(Reuters) -Israel’s online brokerage eToro and Betsy Cohen-backed blank-check company FinTech Acquisition Corp have mutually agreed to terminate their merger deal more than a year after it was announced, the companies said on Tuesday.
Decades-high inflation and worries over a recession have drained U.S. markets and dried up new stock listings, as the Federal Reserve continues with aggressive rate hikes to tame sky-high prices.
Dealmaking in the SPAC market has also been stifled by tightening regulatory scrutiny and high investor redemptions, while a steep decline in share prices of companies such as Grab Holdings Ltd and BuzzFeed Inc that went public through SPACs mergers has also soured sentiment.
The companies entered into a termination agreement on July 1, according to a filing on Tuesday, but did not specify any reason for ending the deal. They said neither party will be required to pay a termination fee.

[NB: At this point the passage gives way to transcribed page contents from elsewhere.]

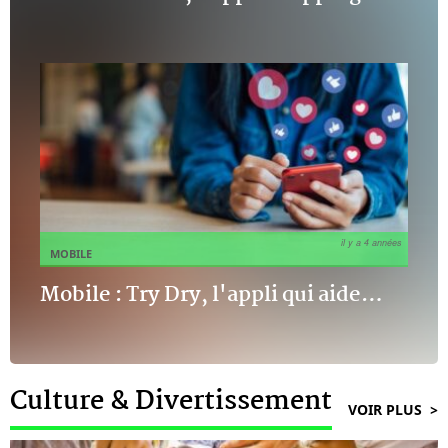
il y a 4 années
MOBILE
Mobile : Try Dry, l'appli qui aide
…
Culture & Divertissement
VOIR PLUS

The deal announced in March last year was amended in December to lower eToro’s valuation by more than 15% to $8.8 billion. The companies had also agreed to extend the deadline to close the deal by June 30.
Several firms this year have scrapped their agreements to go public via special purpose acquisition companies (SPACs), including telecom services provider Syniverse Technologies, 3D printing company Essentium Inc and travel technology platform HotelPlanner.
Last week, digital identity verification and fraud prevention company TeleSign terminated its SPAC deal, while hospitality firm Panera Brands said it had called off its investment agreement with its former SPAC partner.
SPACs, which exploded in popularity in 2020, are shell firms that merge with private companies to take them public.